William Goldman (b. 1931) is an Academy Award-winning author of screenplays, plays, memoirs, and novels. His first novel, The Temple of Gold (1957), was followed by the script for the Broadway army comedy Blood, Sweat and Stanley Poole (1961). He went on to write the screenplays for many acclaimed films, including Butch Cassidy and the Sundance Kid (1969) and All the President's Men (1976), for which he won two Academy Awards. He adapted his own novels for the hit movies Marathon Man (1976) and The Princess Bride (1987).
William Goldman's modern fantasy classic is a simple, exceptional story about quests—for riches, revenge, power, and, of course, true love—that's thrilling and timeless.
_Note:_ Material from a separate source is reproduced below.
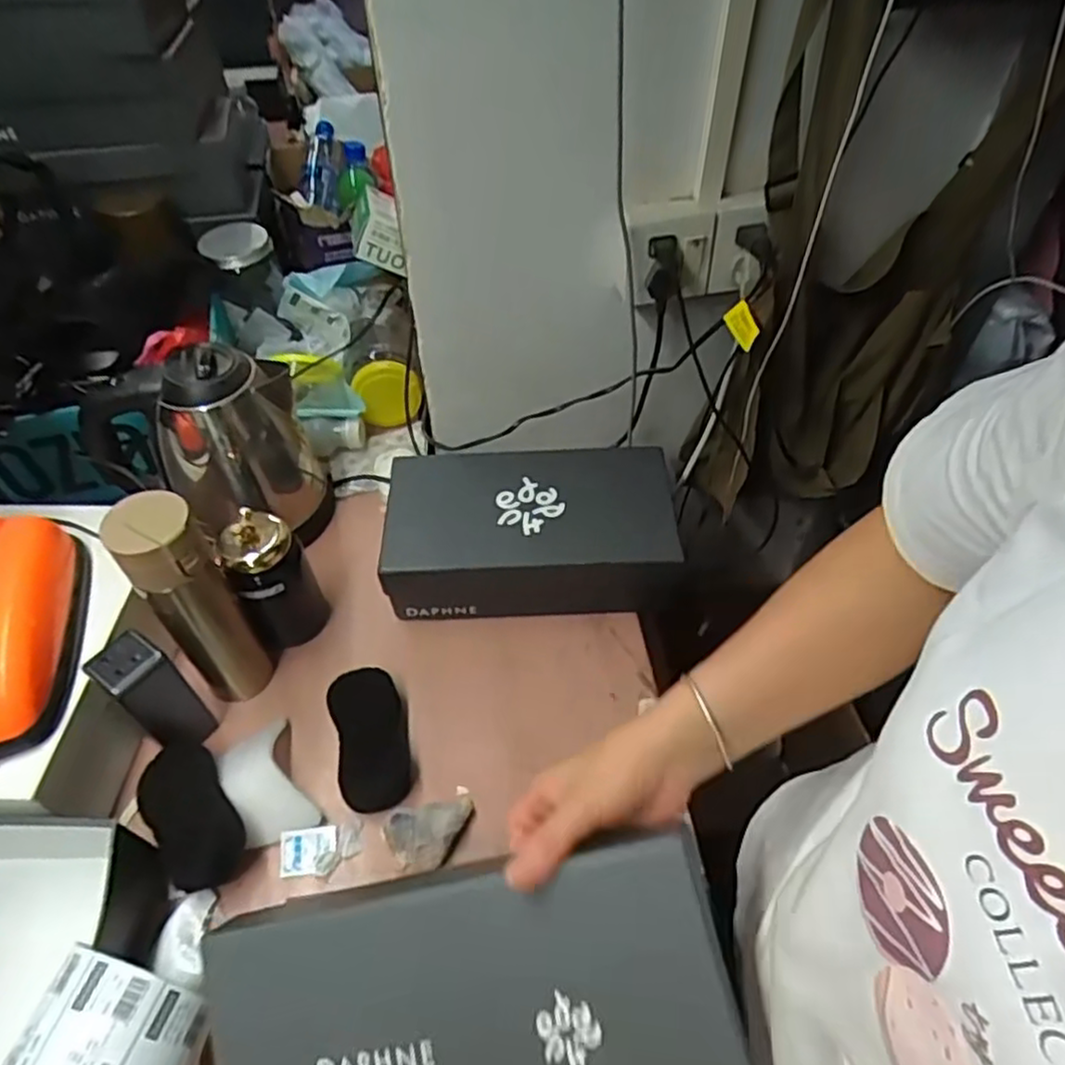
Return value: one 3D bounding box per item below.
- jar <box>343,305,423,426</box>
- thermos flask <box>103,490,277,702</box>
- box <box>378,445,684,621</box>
[{"bbox_3d":[-0.200,-0.233,0.924,0.089,0.091,0.185,-10,51,-8],"label":"jar"},{"bbox_3d":[-0.287,0.068,0.618,0.066,0.240,0.056,-35,58,-26],"label":"thermos flask"},{"bbox_3d":[-0.001,0.001,0.755,0.293,0.098,0.168,-1,50,-1],"label":"box"}]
Anyone who lived through the 1980s may find it impossible—inconceivable, even—to equate The Princess Bride with anything other than the sweet, celluloid romance of Westley and Buttercup, but the film is only a fraction of the ingenious storytelling you'll find in these pages. Rich in character and satire, the novel is set in 1941 and framed cleverly as an “abridged” retelling of a centuries-old tale set in the fabled country of Florin that's home to “Beasts of all natures and descriptions. Pain. Death. Brave men. Coward men. Strongest men. Chases. Escapes. Lies. Truths. Passions.”